Well if the conditions for
the paired t-test are met,
then we can form a 100 times 1 minus alpha percent confidence
interval for the mean difference in the following way.
We take d bar plus or minus t* with n minus 1 degrees of
freedom times the standard error of the mean difference.
This is the same form as we had
in the one-sample t-interval.
For the mileage example, we wanna construct the
95% confidence interval for the mean difference.
So using the table, we
find that t*10 is 2.228.
We found during the hypothesis test that d bar was
982 and the standard error of d bar was 343.593.
So when we form our confidence interval, we
take 982 plus or minus 2.228 times 343.593.
And what that gives us is an interval
of 216.47 up to 1747.525 miles.
So what that tells us is that we are 95% confident
that the average mileage for the five-day work week
is between 216.4748 and 1,747.525 miles
higher than that for the four-day work week.
With the paired t-test, there are a
bunch of things that can go wrong.
So here are some things that we want to avoid.
We don't want to use a two-sample
t-test when we have paired data
because we know that our groups are not
independent if we have paired data.
We don't want to use a paired t-procedure
when the data are not paired.
So those first two things kinda go together.

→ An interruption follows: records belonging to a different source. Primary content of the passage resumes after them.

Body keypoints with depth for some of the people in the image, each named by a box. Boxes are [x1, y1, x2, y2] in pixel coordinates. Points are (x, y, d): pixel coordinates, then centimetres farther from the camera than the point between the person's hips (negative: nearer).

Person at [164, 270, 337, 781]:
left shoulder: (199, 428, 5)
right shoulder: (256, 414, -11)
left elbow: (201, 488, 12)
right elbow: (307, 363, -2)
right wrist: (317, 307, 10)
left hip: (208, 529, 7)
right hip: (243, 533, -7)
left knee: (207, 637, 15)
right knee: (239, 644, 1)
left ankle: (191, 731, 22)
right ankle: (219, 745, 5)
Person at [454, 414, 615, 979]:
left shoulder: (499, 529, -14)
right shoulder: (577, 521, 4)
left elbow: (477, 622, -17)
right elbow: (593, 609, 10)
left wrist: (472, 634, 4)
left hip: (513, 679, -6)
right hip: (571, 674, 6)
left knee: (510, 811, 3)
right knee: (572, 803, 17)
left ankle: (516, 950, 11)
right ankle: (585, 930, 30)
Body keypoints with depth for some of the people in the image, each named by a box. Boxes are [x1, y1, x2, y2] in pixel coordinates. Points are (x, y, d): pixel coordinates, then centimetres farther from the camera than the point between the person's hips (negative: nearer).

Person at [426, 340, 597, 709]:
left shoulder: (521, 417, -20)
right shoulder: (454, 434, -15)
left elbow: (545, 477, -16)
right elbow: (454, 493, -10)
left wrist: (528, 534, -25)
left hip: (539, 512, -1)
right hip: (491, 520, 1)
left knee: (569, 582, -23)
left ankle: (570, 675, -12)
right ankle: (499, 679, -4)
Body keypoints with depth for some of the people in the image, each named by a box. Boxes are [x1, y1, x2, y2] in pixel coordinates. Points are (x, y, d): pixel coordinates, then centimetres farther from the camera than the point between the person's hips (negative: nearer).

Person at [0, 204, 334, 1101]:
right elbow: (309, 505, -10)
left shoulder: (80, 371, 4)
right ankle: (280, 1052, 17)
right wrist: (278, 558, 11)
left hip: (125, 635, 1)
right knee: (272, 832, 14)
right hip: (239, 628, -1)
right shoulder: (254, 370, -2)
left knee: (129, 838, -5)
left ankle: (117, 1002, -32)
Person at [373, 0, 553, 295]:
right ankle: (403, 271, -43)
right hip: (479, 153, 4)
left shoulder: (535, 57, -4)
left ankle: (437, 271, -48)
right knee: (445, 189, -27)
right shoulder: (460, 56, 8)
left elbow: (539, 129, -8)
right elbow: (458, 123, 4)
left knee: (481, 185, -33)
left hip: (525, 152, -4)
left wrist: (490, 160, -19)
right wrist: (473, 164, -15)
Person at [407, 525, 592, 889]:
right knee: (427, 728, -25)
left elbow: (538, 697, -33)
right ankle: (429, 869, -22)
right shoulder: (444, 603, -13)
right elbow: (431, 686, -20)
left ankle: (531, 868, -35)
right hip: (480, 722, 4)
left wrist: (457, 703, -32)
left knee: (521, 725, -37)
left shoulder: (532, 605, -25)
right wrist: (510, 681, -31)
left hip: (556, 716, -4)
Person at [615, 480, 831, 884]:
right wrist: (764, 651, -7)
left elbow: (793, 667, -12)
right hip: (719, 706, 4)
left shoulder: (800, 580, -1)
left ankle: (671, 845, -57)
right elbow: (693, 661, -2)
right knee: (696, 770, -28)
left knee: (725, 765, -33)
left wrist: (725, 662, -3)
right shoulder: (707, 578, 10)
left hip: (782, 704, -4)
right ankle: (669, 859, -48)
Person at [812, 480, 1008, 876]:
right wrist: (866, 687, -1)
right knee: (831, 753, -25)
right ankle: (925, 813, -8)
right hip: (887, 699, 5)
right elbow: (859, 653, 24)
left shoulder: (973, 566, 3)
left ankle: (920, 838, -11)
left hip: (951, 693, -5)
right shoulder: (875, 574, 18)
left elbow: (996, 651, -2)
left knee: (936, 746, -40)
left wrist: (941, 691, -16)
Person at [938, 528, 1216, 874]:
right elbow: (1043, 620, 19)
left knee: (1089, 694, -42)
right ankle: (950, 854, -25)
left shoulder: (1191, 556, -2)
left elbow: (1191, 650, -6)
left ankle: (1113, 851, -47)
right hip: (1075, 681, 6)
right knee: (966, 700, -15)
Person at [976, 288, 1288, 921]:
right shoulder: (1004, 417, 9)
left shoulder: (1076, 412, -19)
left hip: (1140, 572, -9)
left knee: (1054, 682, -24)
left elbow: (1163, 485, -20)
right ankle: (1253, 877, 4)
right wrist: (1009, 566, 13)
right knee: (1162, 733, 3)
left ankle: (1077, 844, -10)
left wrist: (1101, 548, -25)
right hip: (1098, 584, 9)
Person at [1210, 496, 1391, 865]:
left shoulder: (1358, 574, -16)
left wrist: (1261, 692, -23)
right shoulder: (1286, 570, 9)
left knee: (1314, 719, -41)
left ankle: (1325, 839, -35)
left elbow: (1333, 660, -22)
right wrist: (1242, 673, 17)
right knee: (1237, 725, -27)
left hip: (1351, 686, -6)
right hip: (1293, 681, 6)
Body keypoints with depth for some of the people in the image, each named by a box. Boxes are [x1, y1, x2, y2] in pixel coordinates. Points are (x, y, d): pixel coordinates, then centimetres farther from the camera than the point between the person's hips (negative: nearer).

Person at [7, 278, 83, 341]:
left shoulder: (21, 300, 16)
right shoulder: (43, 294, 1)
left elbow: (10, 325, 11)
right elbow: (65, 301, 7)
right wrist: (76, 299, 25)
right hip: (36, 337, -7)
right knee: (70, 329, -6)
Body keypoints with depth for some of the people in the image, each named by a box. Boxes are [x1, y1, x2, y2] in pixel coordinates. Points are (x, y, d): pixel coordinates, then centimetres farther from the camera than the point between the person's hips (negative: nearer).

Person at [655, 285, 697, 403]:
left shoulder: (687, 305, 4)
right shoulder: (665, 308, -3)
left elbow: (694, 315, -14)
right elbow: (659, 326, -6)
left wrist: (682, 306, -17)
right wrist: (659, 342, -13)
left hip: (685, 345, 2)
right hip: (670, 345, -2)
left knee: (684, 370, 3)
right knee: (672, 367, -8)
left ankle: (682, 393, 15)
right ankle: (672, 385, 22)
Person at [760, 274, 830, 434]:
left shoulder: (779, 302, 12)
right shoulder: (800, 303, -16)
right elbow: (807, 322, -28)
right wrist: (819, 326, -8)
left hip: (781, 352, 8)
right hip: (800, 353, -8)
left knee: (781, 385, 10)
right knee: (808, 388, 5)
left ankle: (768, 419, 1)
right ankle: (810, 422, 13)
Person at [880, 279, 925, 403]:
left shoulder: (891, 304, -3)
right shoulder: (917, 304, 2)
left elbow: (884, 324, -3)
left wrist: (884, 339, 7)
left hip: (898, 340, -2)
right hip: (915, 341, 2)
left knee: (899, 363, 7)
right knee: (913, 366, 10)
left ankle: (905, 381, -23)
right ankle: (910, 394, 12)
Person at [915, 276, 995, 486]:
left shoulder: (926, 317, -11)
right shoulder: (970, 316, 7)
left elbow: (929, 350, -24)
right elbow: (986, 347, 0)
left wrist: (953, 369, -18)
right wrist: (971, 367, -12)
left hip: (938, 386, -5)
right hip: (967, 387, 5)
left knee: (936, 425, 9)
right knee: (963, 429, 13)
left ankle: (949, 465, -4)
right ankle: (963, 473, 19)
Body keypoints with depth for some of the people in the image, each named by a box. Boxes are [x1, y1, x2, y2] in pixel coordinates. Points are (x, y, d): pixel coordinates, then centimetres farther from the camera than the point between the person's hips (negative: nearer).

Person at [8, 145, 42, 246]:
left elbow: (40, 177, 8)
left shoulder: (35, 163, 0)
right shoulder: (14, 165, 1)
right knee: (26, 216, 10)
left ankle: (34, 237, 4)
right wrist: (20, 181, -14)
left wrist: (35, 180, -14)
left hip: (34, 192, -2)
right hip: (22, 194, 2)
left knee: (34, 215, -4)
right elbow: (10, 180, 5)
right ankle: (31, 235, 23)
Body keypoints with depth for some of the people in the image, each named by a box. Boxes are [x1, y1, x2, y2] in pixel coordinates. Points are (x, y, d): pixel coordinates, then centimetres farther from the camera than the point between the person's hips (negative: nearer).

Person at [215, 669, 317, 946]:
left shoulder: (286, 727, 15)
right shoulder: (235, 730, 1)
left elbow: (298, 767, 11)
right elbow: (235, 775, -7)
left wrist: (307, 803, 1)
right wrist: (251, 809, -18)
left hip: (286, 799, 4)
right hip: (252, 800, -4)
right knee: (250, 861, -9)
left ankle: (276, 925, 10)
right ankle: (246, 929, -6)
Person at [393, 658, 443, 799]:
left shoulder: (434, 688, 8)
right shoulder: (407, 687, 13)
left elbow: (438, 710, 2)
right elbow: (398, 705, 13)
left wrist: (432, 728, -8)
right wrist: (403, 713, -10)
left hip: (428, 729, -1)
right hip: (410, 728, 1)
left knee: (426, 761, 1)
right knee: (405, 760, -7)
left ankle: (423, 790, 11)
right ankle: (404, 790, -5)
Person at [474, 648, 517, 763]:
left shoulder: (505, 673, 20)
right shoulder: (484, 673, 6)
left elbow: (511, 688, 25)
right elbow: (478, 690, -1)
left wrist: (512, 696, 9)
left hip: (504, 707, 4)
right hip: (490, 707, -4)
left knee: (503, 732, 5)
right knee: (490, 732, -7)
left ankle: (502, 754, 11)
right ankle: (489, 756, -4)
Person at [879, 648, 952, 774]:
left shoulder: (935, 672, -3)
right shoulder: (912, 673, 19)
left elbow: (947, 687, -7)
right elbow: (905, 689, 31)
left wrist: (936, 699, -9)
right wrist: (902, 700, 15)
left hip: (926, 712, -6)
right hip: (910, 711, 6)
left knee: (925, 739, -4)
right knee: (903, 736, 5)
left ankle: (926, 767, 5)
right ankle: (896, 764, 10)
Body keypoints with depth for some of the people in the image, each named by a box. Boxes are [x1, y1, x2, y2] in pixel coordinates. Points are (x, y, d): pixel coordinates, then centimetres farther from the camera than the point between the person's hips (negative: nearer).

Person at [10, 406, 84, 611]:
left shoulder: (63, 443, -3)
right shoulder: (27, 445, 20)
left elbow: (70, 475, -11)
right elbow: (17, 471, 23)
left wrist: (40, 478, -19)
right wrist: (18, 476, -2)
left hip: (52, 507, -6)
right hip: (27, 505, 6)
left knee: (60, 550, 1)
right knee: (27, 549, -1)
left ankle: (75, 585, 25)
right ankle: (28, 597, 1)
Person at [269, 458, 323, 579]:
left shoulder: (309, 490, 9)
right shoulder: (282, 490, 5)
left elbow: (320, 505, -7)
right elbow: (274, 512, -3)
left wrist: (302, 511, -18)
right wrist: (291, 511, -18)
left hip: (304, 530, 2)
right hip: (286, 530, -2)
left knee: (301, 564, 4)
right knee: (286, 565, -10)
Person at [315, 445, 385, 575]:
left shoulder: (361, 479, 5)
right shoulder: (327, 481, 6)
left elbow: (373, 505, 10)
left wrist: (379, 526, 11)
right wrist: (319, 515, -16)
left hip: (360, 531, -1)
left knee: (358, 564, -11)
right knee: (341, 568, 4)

Don't forget to look out for outliers.
This can indicate problems with
the nearly normal assumption.
And do not use side by side boxplots or
histograms to look for the difference
between the means of the paired groups because
they're not from two different groups.
So we're not doing this as we
would for a two-sample t-test.
So what have we done in this lecture?
Well, we examine the difference between
paired data and the type of data
that enables us to use a two-sample t-test.
We described how to carry out the paired t-test as well
as how to construct a paired t confidence interval
for paired data and for the average
difference for paired data.
We finished up by looking at
some things that can go wrong
and things that we wanna avoid when
we use the paired t-procedures.
This is the end of lecture 8 and I look
forward seeing you back for lecture 9.